Cinq années " dans les pattes " de Gérard Depardieu (La Nouvelle République)
Mathieu Sapin, comment avez-vous rencontré Gérard Depardieu ?
Par le biais du documentaire auquel j'ai participé, Retour au Caucase. La production recherchait un dessinateur pour accompagner Depardieu sur les traces d'Alexandre Dumas, en Azerbaïdjan, pour un road-trip intensif de dix jours. Plusieurs collègues avaient été sollicités, mais avaient refusé : ça leur faisait peur. Ça m'amusait beaucoup, alors j'ai sauté sur l'occasion.
Un personnage complexeQuelles ont été vos premières impressions ?
Il est très impressionnant. La première fois, je l'ai vu chez lui, dans son antre parisien, un lieu assez fascinant. Je n'en menais pas large. La deuxième fois, je le vois dans son hôtel, à Bakou, en Azerbaïdjan. Comme on avait un peu de temps avant le début du tournage, il me propose d'aller à la piscine. Je ne savais pas trop si j'avais le choix. Il fallait se jeter à l'eau, au sens propre comme au figuré. On s'est retrouvés dans les douches communes. Rétrospectivement, je me dis que c'est une bonne manière pour faire connaissance. Il a une façon de se donner totalement, sans apparat.
Il y a beaucoup d'humour dans vos dessins. Vous êtes-vous vraiment amusé ?
J'ai adoré. J'ai vraiment des souvenirs de grands moments de rire. C'est quelqu'un qui a une espèce d'invention dans le langage, il fait des imitations, il fait le pitre. Tout en faisant en sorte que ce soit lui que l'on regarde. Il est sans cesse observé, regardé, même à l'étranger.
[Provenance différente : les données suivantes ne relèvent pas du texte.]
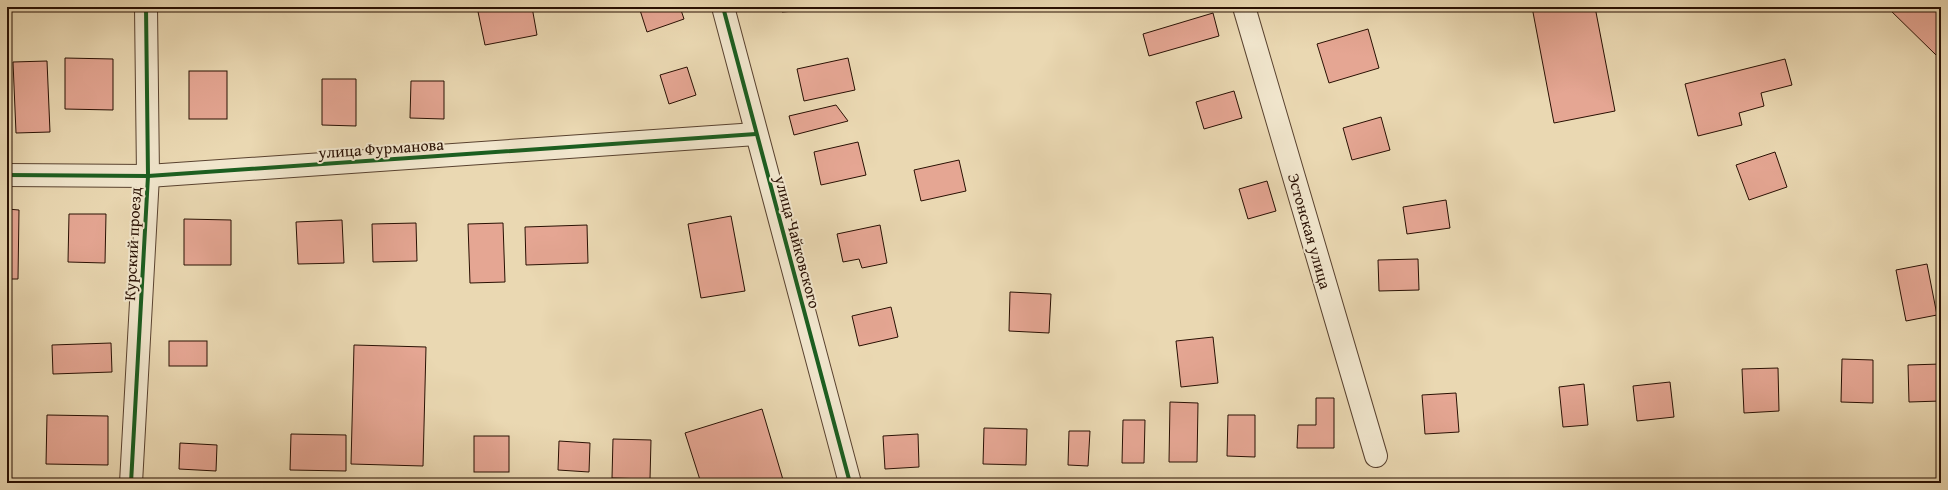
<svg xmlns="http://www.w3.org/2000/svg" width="1948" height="490" font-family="'Gentium Book Plus',serif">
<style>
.building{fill:#e5a693;stroke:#291003}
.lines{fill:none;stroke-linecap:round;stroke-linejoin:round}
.street-casing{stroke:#59422f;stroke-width:24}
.street{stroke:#f1e6cd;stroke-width:22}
.cycleway-casing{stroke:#f1e6cd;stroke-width:6}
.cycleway{stroke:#1b5e20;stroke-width:4}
.labels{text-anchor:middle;stroke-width:4;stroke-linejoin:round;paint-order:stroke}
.street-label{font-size:16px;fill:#291003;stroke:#f1e6cd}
</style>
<rect width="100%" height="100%" fill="#ead8b2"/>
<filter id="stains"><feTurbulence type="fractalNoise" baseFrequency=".005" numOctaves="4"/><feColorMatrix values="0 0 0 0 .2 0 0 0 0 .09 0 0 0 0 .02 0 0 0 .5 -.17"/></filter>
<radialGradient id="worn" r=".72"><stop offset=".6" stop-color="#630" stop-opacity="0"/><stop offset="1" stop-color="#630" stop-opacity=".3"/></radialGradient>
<!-- building -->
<g class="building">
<polygon points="477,7 532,7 537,35 485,45"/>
<polygon points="639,7 680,7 684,19 647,32"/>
<polygon points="782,7 831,7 831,8 782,12"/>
<polygon points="1532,7 1595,7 1615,111 1554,123"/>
<polygon points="1887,7 1941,7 1941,50 1936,55"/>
<polygon points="1213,13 1219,36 1149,56 1143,34"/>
<polygon points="1368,29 1379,68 1329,83 1317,44"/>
<polygon points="65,58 113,59 113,110 65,109"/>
<polygon points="848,58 855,90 804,101 797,69"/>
<polygon points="1785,59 1792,85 1761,93 1764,106 1739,113 1742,125 1698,136 1685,84"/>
<polygon points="47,61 50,132 16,133 13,62"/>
<polygon points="687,67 696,95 669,104 660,75"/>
<rect x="189" y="71" width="38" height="48"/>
<polygon points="322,79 356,79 356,126 322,125"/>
<polygon points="411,81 444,81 444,119 410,118"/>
<polygon points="1234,91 1242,118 1204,129 1196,102"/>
<polygon points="836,105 848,121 794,135 789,116"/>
<polygon points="1381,117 1390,150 1352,160 1343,128"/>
<polygon points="858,142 866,175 821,185 814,152"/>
<polygon points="1775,152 1787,187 1749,200 1736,165"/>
<polygon points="959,160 966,191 921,201 914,170"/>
<polygon points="1267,181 1276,211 1248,219 1239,189"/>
<polygon points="1446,200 1450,228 1407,234 1403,207"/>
<polygon points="7,209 19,210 18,279 7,279"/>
<polygon points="69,214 106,214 105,263 68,262"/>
<polygon points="731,216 745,291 701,298 688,224"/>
<polygon points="184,219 231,220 231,265 184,265"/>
<polygon points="342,220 344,263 298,264 296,222"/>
<polygon points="416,223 417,261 373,262 372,224"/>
<polygon points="503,223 505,282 470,283 468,224"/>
<polygon points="587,225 588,263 526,265 525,227"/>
<polygon points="880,225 887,263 862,268 859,259 843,262 837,234"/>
<polygon points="1418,259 1419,290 1379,291 1378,260"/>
<polygon points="1927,264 1937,315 1906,321 1896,270"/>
<polygon points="1010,292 1051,294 1049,333 1009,331"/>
<polygon points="891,307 898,337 859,346 852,316"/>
<polygon points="1213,337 1218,383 1181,387 1176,341"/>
<rect x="169" y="341" width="38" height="25"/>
<polygon points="111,343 112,372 53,374 52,345"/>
<polygon points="354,345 426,347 423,466 351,464"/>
<polygon points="1842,359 1873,360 1873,403 1841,402"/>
<polygon points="1941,364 1941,401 1909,402 1908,365"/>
<polygon points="1778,368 1779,411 1744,413 1742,369"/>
<polygon points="1670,382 1674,417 1637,421 1633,386"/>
<polygon points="1584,384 1588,425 1563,427 1559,387"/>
<polygon points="1456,393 1459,432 1425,434 1422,395"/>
<polygon points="1316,398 1334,398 1334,448 1297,448 1298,425 1316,425"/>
<polygon points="1170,402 1198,403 1197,462 1169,462"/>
<polygon points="762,409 784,483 701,483 685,433"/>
<rect x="7" y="410" width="3" height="69"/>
<polygon points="47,415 108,416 108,465 46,464"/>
<polygon points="1228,415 1255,415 1255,457 1227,456"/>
<polygon points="1123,420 1145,420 1144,463 1122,463"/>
<polygon points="984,428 1027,429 1026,465 983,464"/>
<polygon points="1069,431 1090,431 1088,466 1068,465"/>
<polygon points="291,434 346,435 346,471 290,470"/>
<polygon points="918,434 919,467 885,469 883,436"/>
<rect x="474" y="436" width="35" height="36"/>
<polygon points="613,439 651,440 650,479 612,478"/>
<polygon points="559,441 590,443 589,472 558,470"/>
<polygon points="180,443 217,445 216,471 179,469"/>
</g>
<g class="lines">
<defs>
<g id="street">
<polyline points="723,7 850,483"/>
<polyline points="1244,7 1376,456"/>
<polyline points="7,175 148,176 756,134"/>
<polyline points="131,483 148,176 146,7"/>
</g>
</defs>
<!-- street casing -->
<use href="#street" class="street-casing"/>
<!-- street -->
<use href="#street" class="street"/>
<defs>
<g id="cycleway">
<polyline points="723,7 850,483"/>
<polyline points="7,175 148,176 756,134"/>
<polyline points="131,483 148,176 146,7"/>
</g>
</defs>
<!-- cycleway casing -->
<use href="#cycleway" class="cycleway-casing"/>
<!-- cycleway -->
<use href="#cycleway" class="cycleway"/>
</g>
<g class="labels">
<!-- street labels -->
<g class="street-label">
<text transform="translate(381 148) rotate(-4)" y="6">улица Фурманова</text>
<text transform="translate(1310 231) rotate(74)" y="6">Эстонская улица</text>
<text transform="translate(798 242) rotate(75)" y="6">улица Чайковского</text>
<text transform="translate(132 244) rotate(-87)" y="6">Курский проезд</text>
</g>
</g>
<!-- margin -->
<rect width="1948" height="490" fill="none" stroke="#ead8b2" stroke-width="24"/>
<rect x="8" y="8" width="1932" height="474" fill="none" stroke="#291003" stroke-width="2"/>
<rect x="12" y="12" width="1924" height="466" fill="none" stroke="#291003"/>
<rect width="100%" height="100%" filter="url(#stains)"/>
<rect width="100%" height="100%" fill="url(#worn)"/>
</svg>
Et dans ces cas-là, il a tendance à en rajouter. Tout en faisant le guignol, il repère des choses que les autres ne voient pas. Il est très observateur.
Vous vous êtes ensuite retrouvés régulièrement pour ce reportage au long cours…
Je voulais vraiment passer du temps avec lui, pour bien cerner le personnage. Après l'Azerbaïdjan, je l'ai suivi au Portugal, en Allemagne. A Moscou, aussi. Là-bas, il est accueilli comme un chef d'État.
Avez-vous bien mangé ?
J'ai pris beaucoup de kilos ! Il mange beaucoup, de tout. Au début du reportage, en Azerbaïdjan, on sort d'un restaurant et on entre immédiatement dans un autre. Il commande : « Tout, beaucoup ! » Il a un appétit pour la nourriture, mais aussi pour les rencontres. Il s'intéresse beaucoup aux autres. J'ai découvert un personnage très attachant, mais aussi très fatigant, avec des côtés insupportables. Il est bien plus complexe que l'image que l'on peut avoir de lui.
Évoque-t-il son enfance à Châteauroux ?
Il parle souvent de Châteauroux. Il m'a notamment raconté cette histoire : au moment de la sortie des Valseuses, des gens ont demandé à son père s'il était au courant que son fils passait au cinéma. Il a fini par prendre sa bicyclette pour aller voir le film. Gérard me racontait qu'en sortant, il a dit : « Bah ouais, c'est Gérard, quoi ». Il ne voyait pas la différence entre ce qu'il avait vu à l'écran et son fils qu'il voyait au quotidien. La dernière fois que je l'ai vu, il m'a parlé de Michel Denisot qui vient, comme lui, de ce coin où on est habitué à cacher des choses, me disait-il. Je pense qu'il est malgré tout resté très attaché au Berry.
« Gérard, cinq années dans les pattes de Depardieu », Éditions Dargaud, 19,99 €. Parution le 17 mars.